The GOP establishment is still alive

Barring some coordinated trolling effort from New Hampshire voters who like to mess with narratives—and they are capable of it—Rubio’s better-than-expected placement opens the exit door for Jeb Bush, Gov. Chris Christie, and Gov. John Kasich immediately after New Hampshire, and it pulls what should be a frightening amount of funds and official party support in Rubio’s direction. The longer the crowded “establishment lane” battle went on, the easier it would be for either Cruz or Trump to prevail. It now doesn’t look like that battle will extend South of the Mason-Dixon line, although Bush—whose super PAC spent tens of millions of dollars in Iowa just to prevent Rubio from having the exact finish he had tonight—may choose to play stubborn for a while.

And yet. How much space is there in the establishment lane, still? And how many people are willing to follow behind party leaders when they still have Cruz or Trump to line up behind?

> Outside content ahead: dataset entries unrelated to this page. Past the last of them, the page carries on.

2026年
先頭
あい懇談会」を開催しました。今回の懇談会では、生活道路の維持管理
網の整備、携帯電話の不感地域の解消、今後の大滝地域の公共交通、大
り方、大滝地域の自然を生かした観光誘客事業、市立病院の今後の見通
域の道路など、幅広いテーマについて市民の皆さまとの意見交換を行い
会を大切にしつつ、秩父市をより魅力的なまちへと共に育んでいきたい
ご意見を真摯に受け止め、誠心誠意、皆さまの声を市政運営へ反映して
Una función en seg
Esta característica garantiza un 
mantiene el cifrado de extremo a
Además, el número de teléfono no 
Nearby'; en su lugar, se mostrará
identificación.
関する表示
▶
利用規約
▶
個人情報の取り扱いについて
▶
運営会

We’ll have to wait for new polls to come in to show how fully Rubio shattered the world following his bronze-medal finish—sorry, strong bronze-medal finish—in the Iowa caucuses. These things can shake up quickly. But consider how much space South Carolina has for the top establishment candidates according to the RealClearPolitics polling average: Rubio, Bush, Kasich, and Christie earn a combined 27 percent. That ain’t much, and it’s not going to be much better throughout the Southern sweep that follows on March 1. If Rubio is going to win the nomination, his path would still rely heavily on the back-end of the primary schedule and its moderate, winner-take-all states.